La inflación es el aumento generalizado y sostenido de los precios de los bienes y servicios de una economía durante un periodo de tiempo. Cuando hay inflación, cada unidad de moneda compra menos: pierdes poder adquisitivo.
Cómo se mide
El indicador más común es el Índice de Precios de Consumo (IPC). Los institutos estadísticos de cada país (el INE en España, el INEGI en México, el INDEC en Argentina, el DANE en Colombia, el IBGE en Brasil, Eurostat para el conjunto de la eurozona) definen una «cesta de la compra» representativa del gasto de los hogares y siguen su precio mes a mes. La variación del índice respecto al mismo mes del año anterior es la tasa de inflación interanual.
- Inflación general: incluye todos los componentes de la cesta.
- Inflación subyacente: excluye energía y alimentos frescos, más volátiles, para ver la tendencia de fondo.
Qué la causa
- Tirón de demanda: el gasto crece más rápido que la capacidad de producción.
- Empuje de costes: encarecimiento de materias primas, energía o salarios que las empresas trasladan a los precios.

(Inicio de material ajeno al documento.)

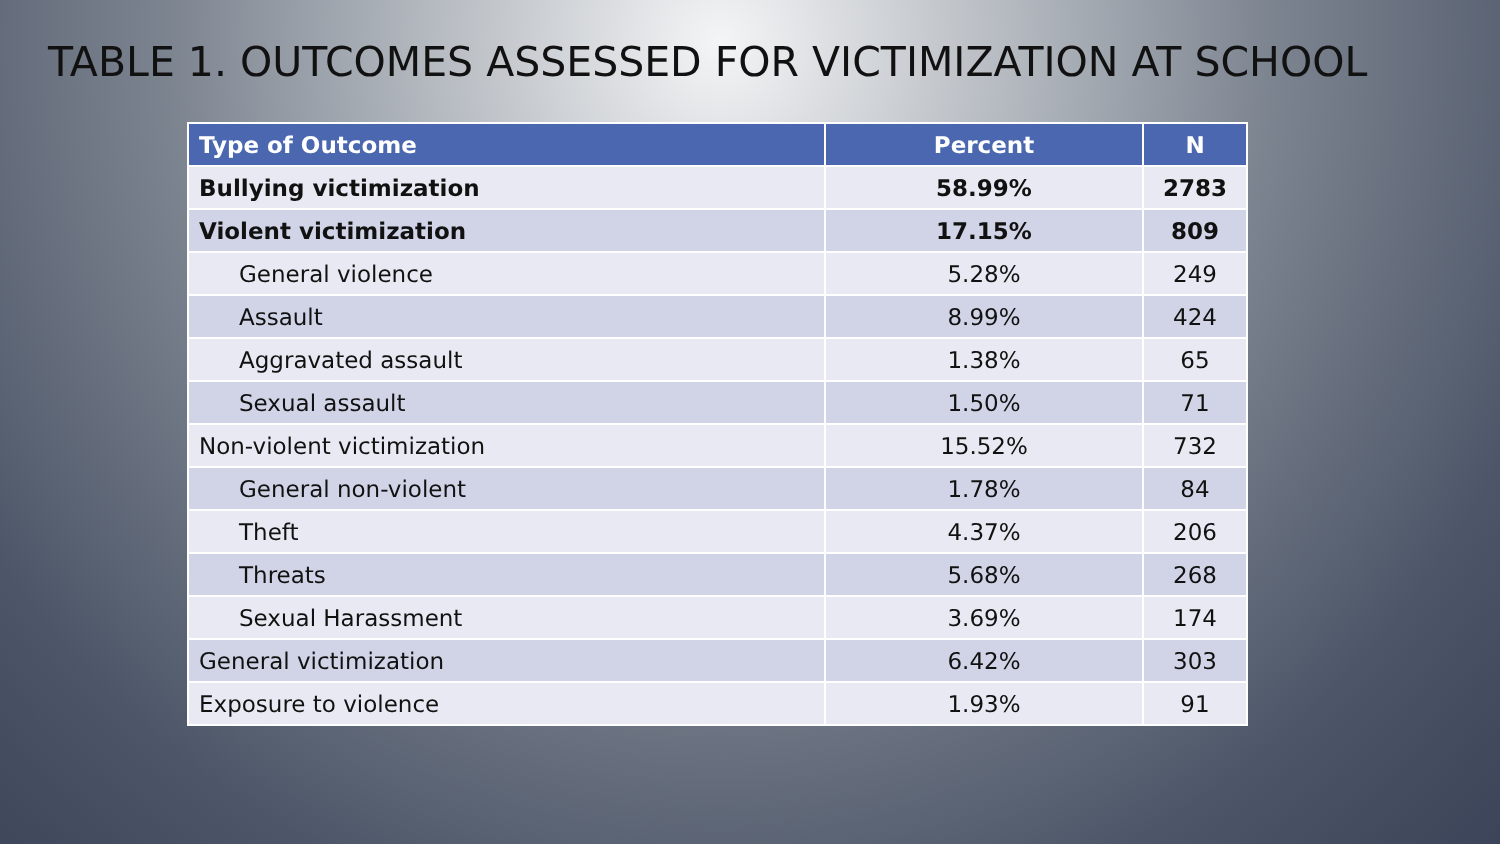TABLE 1. OUTCOMES ASSESSED FOR VICTIMIZATION AT SCHOOL
| Type of Outcome | Percent | N |
| --- | --- | --- |
| Bullying victimization | 58.99% | 2783 |
| Violent victimization | 17.15% | 809 |
| General violence | 5.28% | 249 |
| Assault | 8.99% | 424 |
| Aggravated assault | 1.38% | 65 |
| Sexual assault | 1.50% | 71 |
| Non-violent victimization | 15.52% | 732 |
| General non-violent | 1.78% | 84 |
| Theft | 4.37% | 206 |
| Threats | 5.68% | 268 |
| Sexual Harassment | 3.69% | 174 |
| General victimization | 6.42% | 303 |
| Exposure to violence | 1.93% | 91 |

- Factor monetario: un crecimiento excesivo de la cantidad de dinero en circulación en relación con los bienes disponibles.
- Expectativas: si empresas y trabajadores esperan más inflación, la incorporan a precios y salarios, y se retroalimenta.
Por qué perjudica al dinero parado
El efectivo y las cuentas sin remunerar pierden valor real cada año al ritmo de la inflación. Con una inflación del 4 % anual, 10.000 € guardados bajo el colchón equivalen a unos 6.750 € de poder de compra al cabo de diez años. Por eso se habla de la inflación como un «impuesto silencioso» sobre el ahorro.
Lo relevante para un inversor no es la rentabilidad nominal, sino la rentabilidad real = rentabilidad nominal − inflación. Un depósito al 2 % con una inflación del 3 % te empobrece en términos reales.
Qué activos suelen comportarse mejor
- La renta variable, a largo plazo, porque muchas empresas pueden subir sus precios de venta.
- Los bonos ligados a la inflación, cuyo principal se actualiza con el IPC.
- Algunos activos reales (inmuebles, materias primas), aunque con mucha variabilidad.
- Los bonos a tipo fijo y a largo plazo son de los más perjudicados por una inflación inesperada.
El papel del banco central
Controlar la inflación es el mandato principal del BCE y de la mayoría de bancos centrales. Su herramienta habitual es subir los tipos de interés para enfriar la demanda cuando los precios se aceleran.
Qué vigilar
El dato mensual de IPC de tu instituto estadístico nacional, la evolución de la inflación subyacente, los precios de la energía y las expectativas de inflación que siguen los mercados y los propios bancos centrales.
Este contenido es informativo y educativo y no constituye asesoramiento financiero.